Abstract

One of the crucial decisions in managing flexible optical fiber networks is the provisioning
of connection requests, known as the Routing and Spectrum Assignment (RSA) problem,
and its extension: Routing, Modulation and Spectrum Assignment (RMSA) problem. Such
problems are becoming more and more challenging everyday with the steadily increasing
demand in optical networking. Therefore, considerable research effort has been exerted in
developing models and algorithms to efficiently solve larger problem instances. Yet, there
still exists a gap between the problem sizes that can be solved thanks to the previous research
efforts and the realistic problem sizes. This work is one step forward towards reducing this
gap.

In this thesis, we propose decomposition models for the RSA and RMSA problems based
on lightpath configurations. The proposed models are Integer Linear Programs (ILPs) with
an exponential number of configuration variables. Therefore, we have developed nested
column generation algorithms to exactly solve both problems.
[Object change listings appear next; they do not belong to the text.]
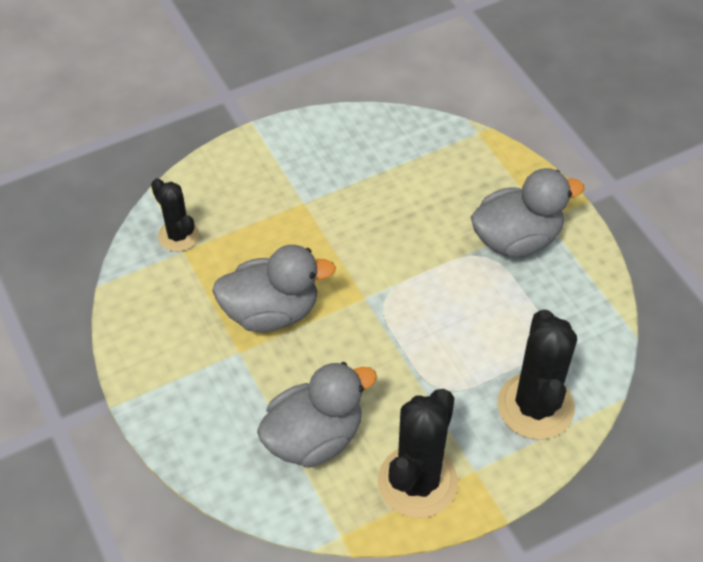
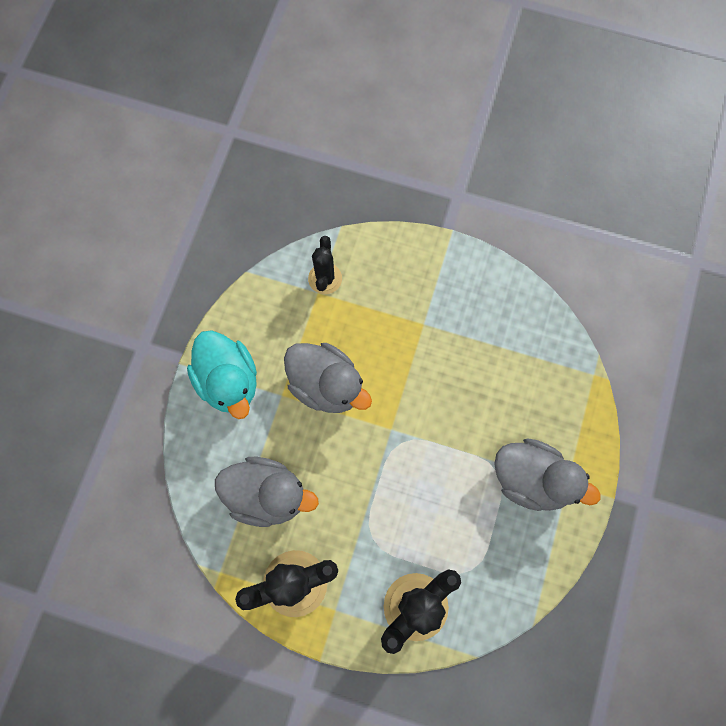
camera: 45 degrees right, 20 degrees up
none -> turquoise duck [187,330,257,419]

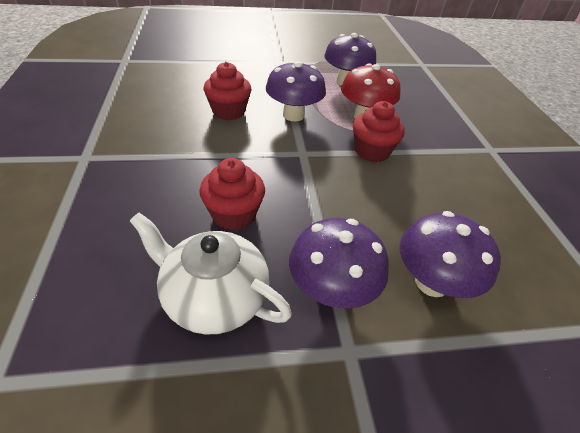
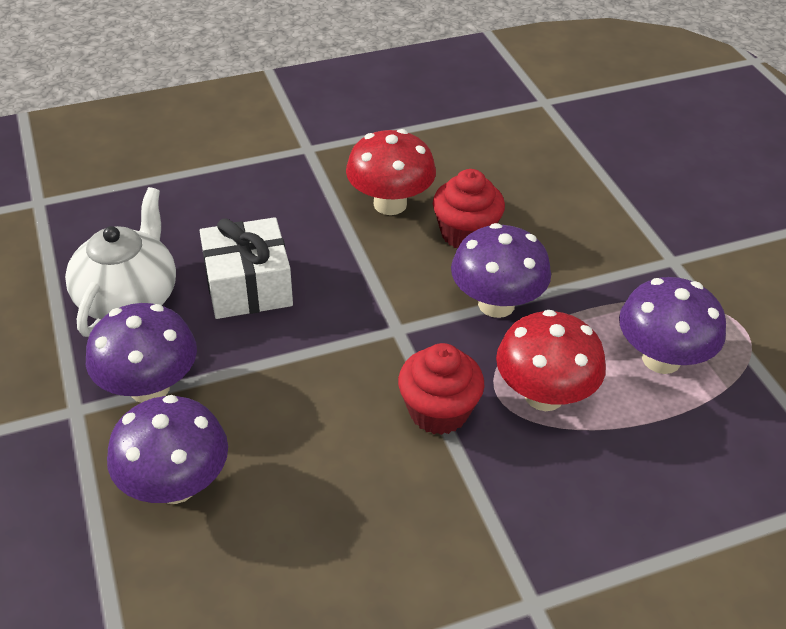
camera: 80 degrees right, 0 degrees up
red cupcake [199,158,265,230] -> white gift [200,217,293,319]
none -> red mushroom [346,129,436,215]

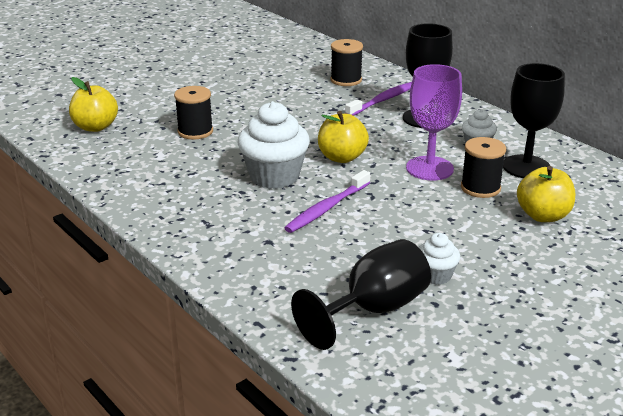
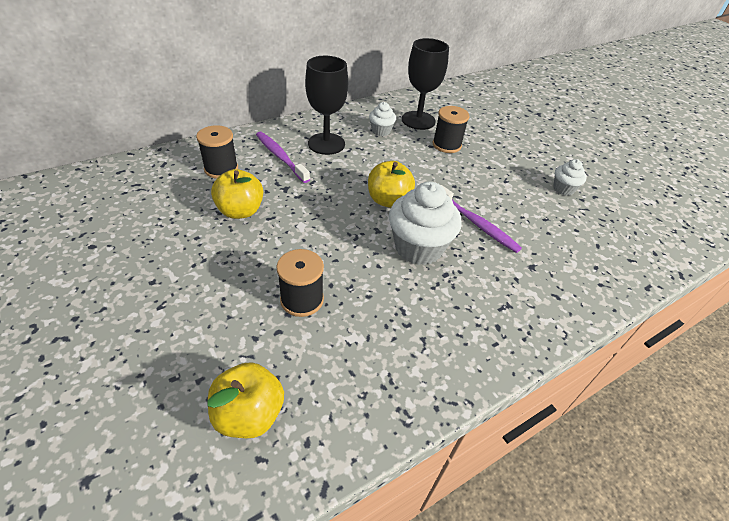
camera: 85 degrees left, 15 degrees up
black goblet [291,239,431,350] -> none
purple goblet [406,64,462,180] -> none
yellow apple [517,166,575,222] -> yellow apple moved to [211,169,263,219]

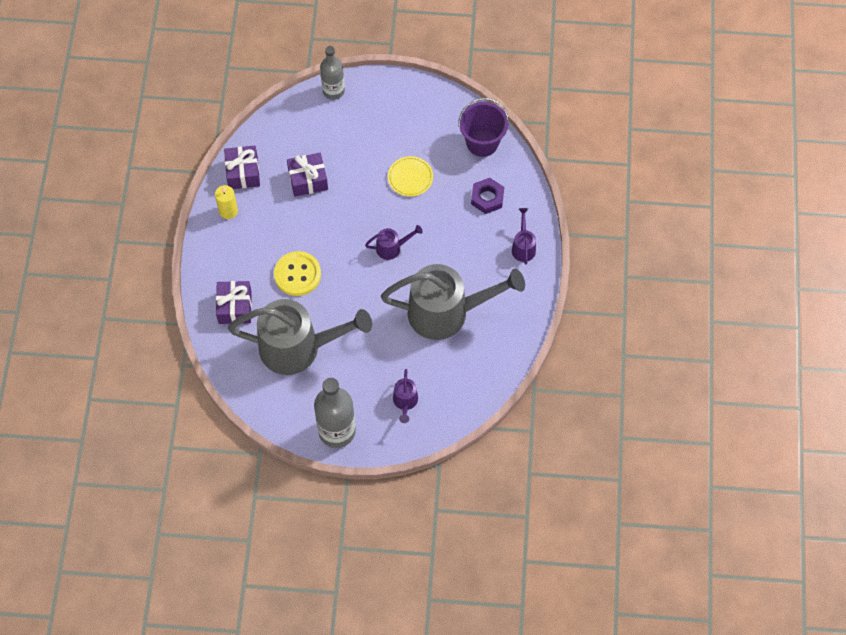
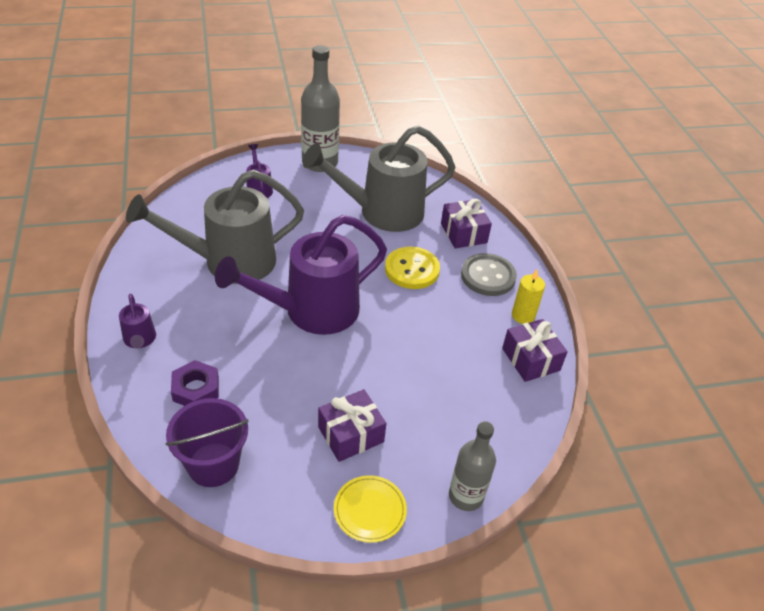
camera: 160 degrees right, 20 degrees down
purple gift [287,153,328,197] -> purple gift moved to [318,389,386,462]
purple watering can [365,225,423,260] -> purple watering can [215,215,387,335], size x2.37
yellow plate [388,156,433,197] -> yellow plate moved to [334,475,407,543]
none -> grey button [461,253,517,296]

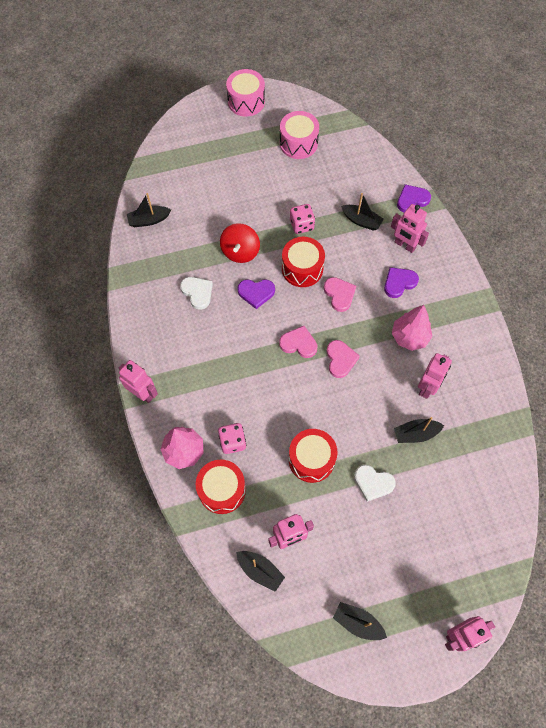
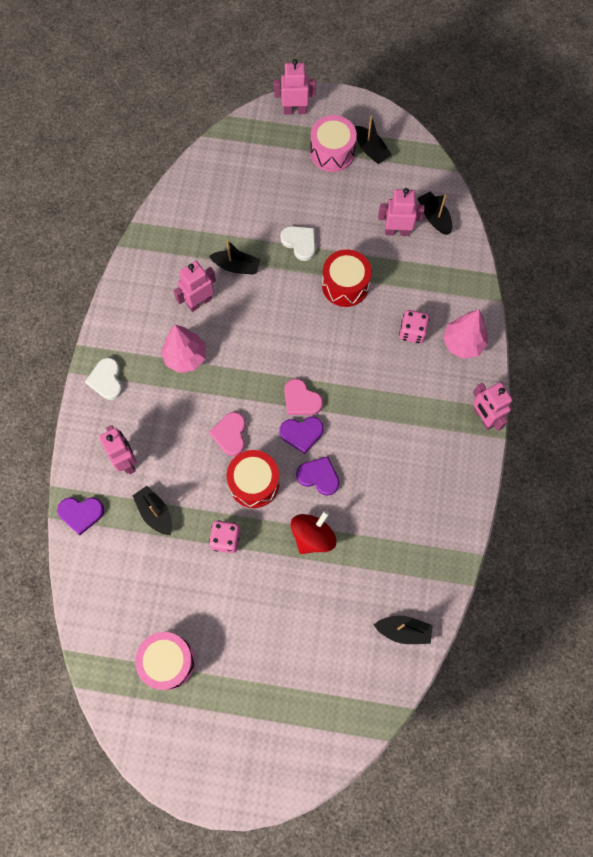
camera: 155 degrees left, 5 degrees up
white heart [180,277,213,310] -> white heart moved to [85,358,123,400]
red drum [196,460,246,514] -> none
pink drum [226,69,265,116] -> pink drum moved to [310,115,357,172]
pink heart [327,340,360,378] -> none
purple heart [384,267,419,298] -> purple heart moved to [280,417,324,454]

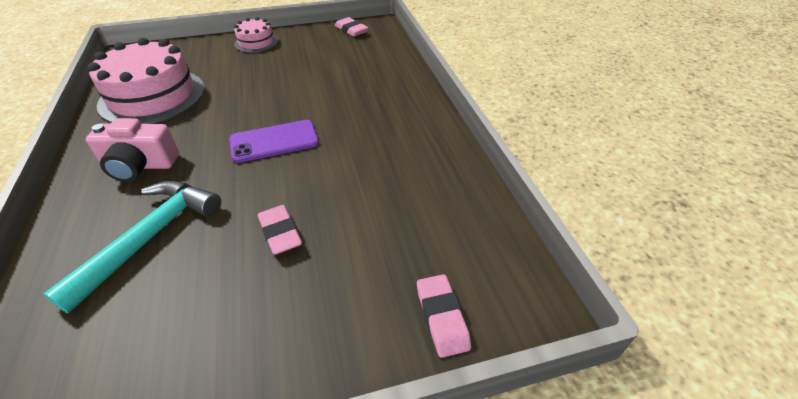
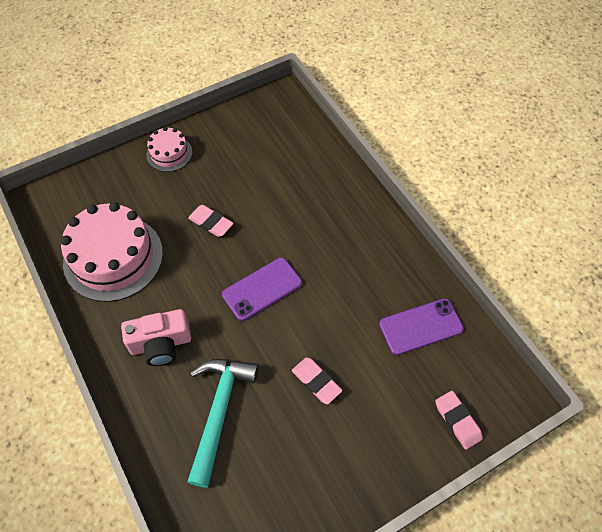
camera: 15 degrees left, 15 degrees up
pink eraser [335,17,368,37] -> pink eraser moved to [188,205,234,237]
none -> purple phone [379,298,464,355]

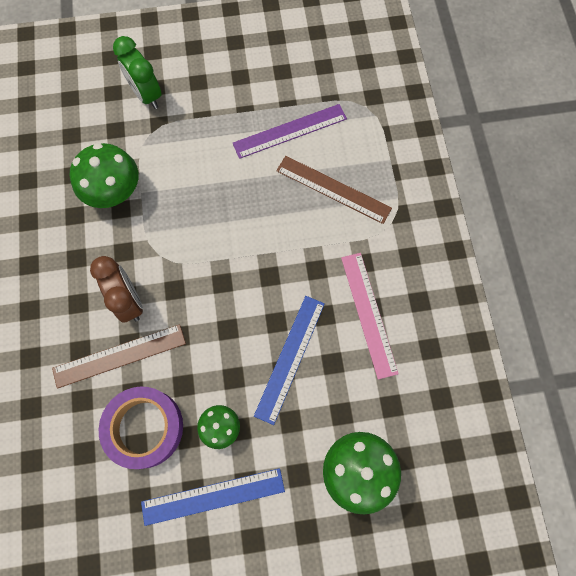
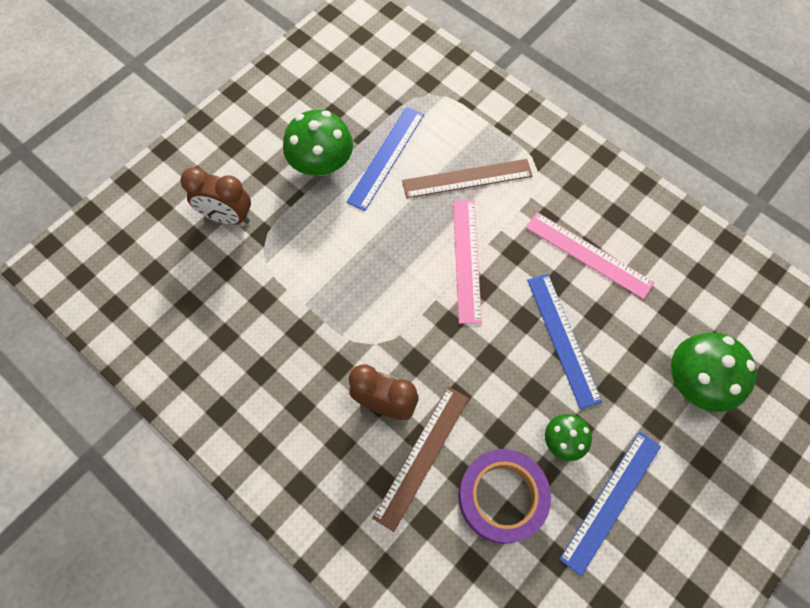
camera: 40 degrees left, 5 degrees down
green mushroom [70,143,139,208] -> green mushroom moved to [283,110,353,176]
green clock [113,36,162,109] -> brown clock [180,167,251,225]
purple ruler [233,104,347,159] -> blue ruler [346,107,424,211]
none -> pink ruler [453,200,482,324]

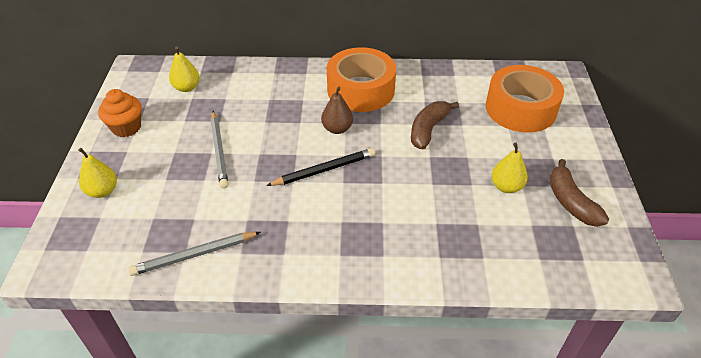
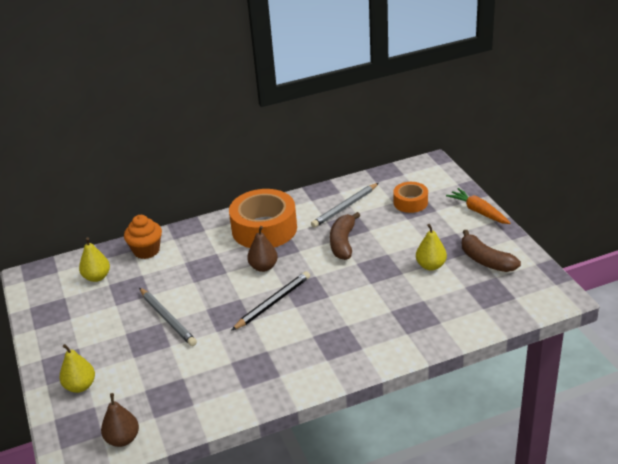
camera: 20 degrees left, 10 degrees down
orange cupcake [98,89,142,137] -> orange cupcake moved to [124,215,162,259]
grey pencil [128,232,261,276] -> grey pencil moved to [311,183,379,228]
orange tape [486,65,564,133] -> orange tape [393,182,428,213], size x0.54
none -> brown pear [101,393,139,447]
none -> orange carrot [446,188,511,224]

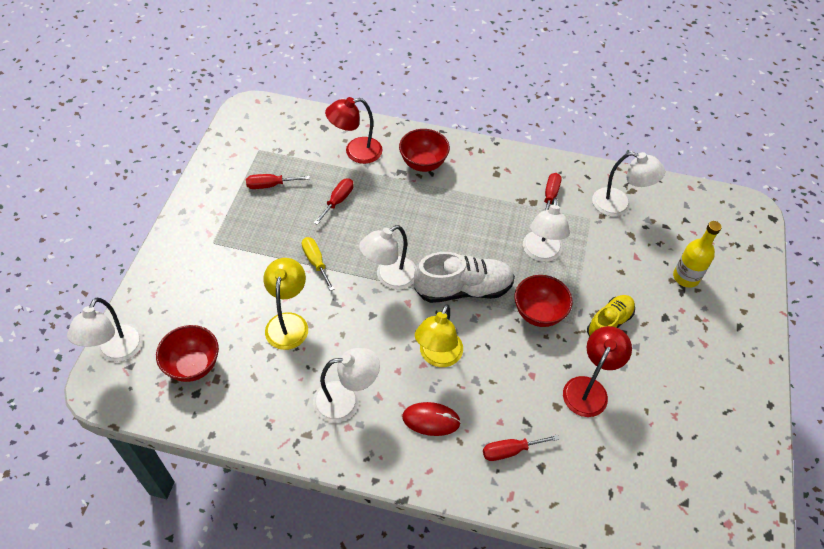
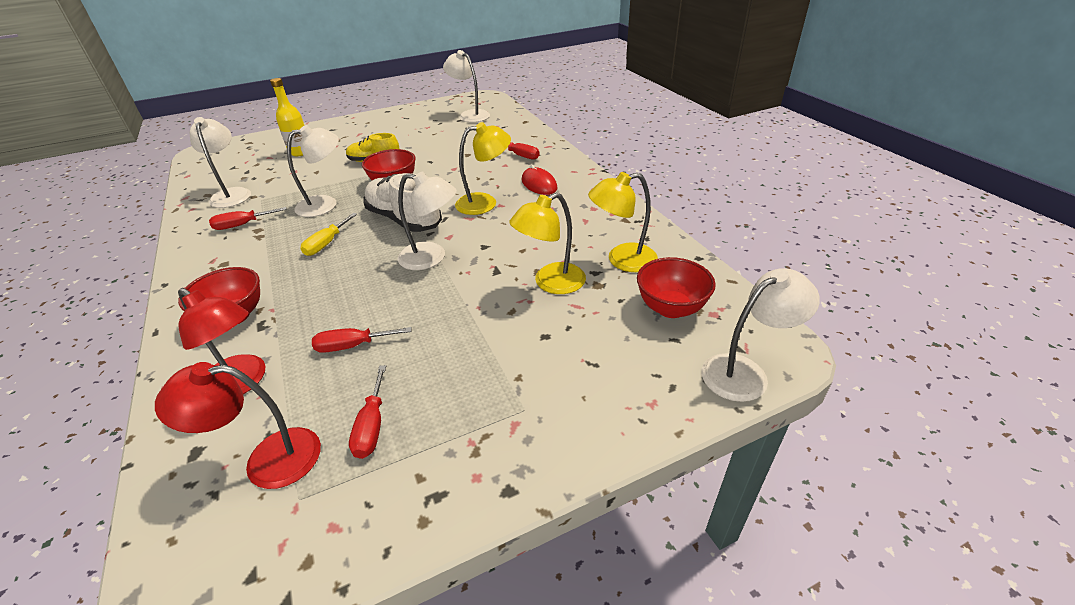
camera: 125 degrees left, 15 degrees down
red screwdriver [246,174,310,189] -> red screwdriver turned 45 degrees clockwise [349,365,386,459]
yellow screwdriver [302,237,335,291] -> yellow screwdriver moved to [300,213,357,256]
white lamp [313,348,380,423] -> white lamp moved to [443,50,490,122]
red lamp [563,326,632,417] -> red lamp moved to [155,362,321,489]
none -> yellow lamp [588,172,658,272]

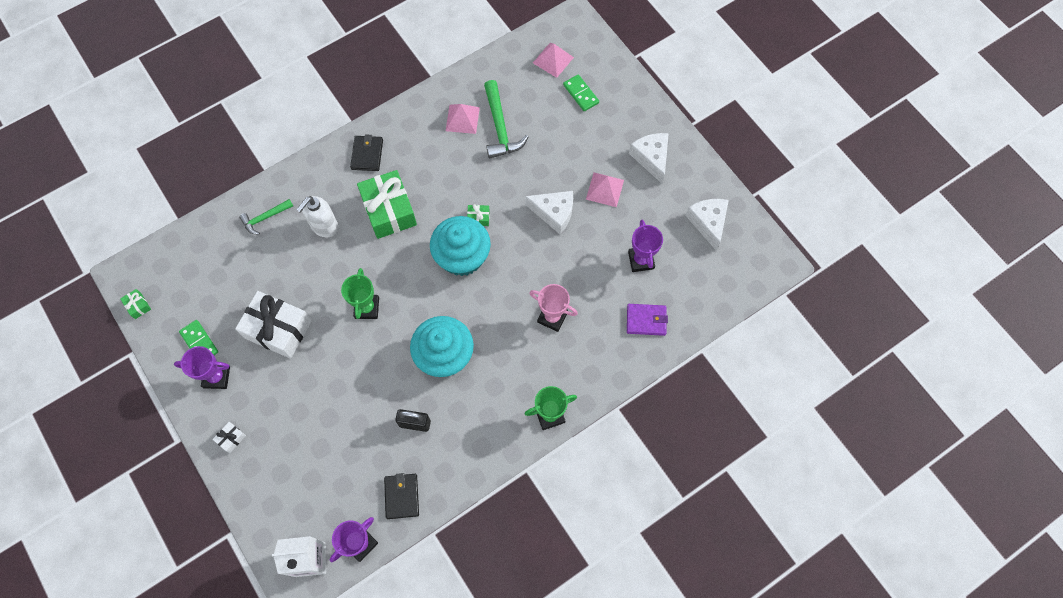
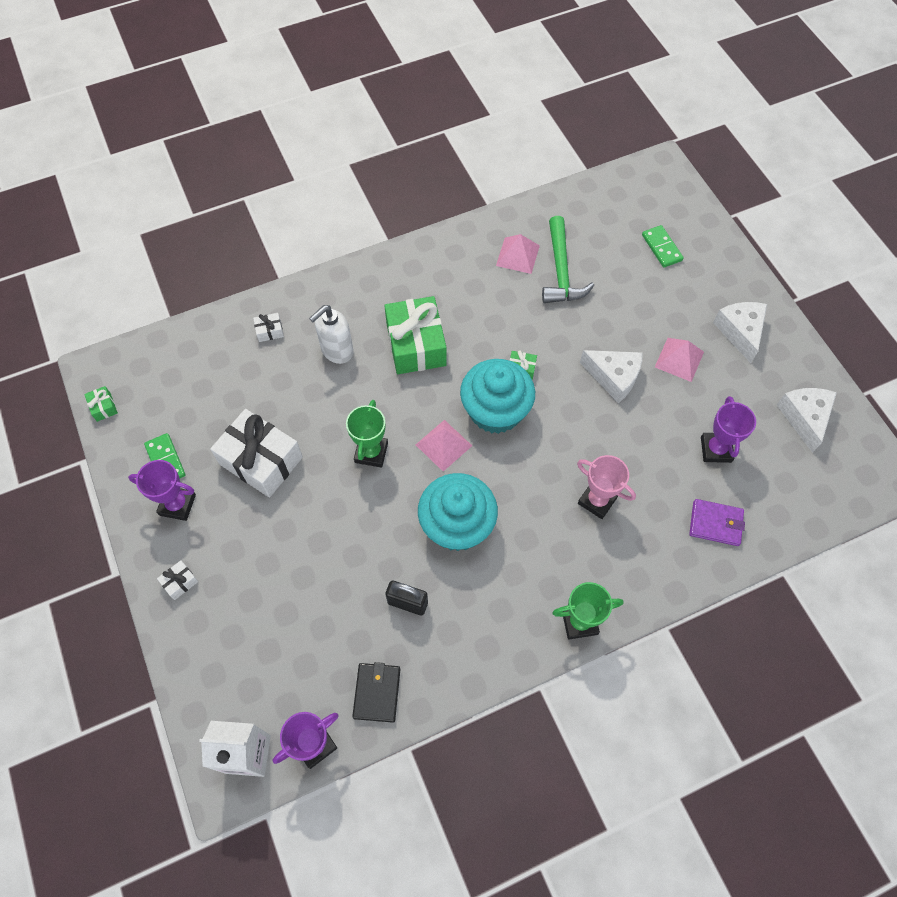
camera: 10 degrees right, 5 degrees down
green hammer [239,199,293,235] -> white gift [253,313,284,342]
black wallet [350,134,383,171] -> none
pink pyramid [533,43,574,78] -> pink pyramid moved to [416,420,472,472]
Furthermore, Lagrangian
Relaxation is used to compute valid upper bounds on the Integer Linear Programming
(ILP) optimal objective values, in order to compute a measure of solution quality: the
relative optimality gap.

The proposed algorithms are able to efficiently solve instances with sizes beyond what
has been so far published in literature, and more importantly, with considerably higher
quality, i.e., narrower relative optimality gaps.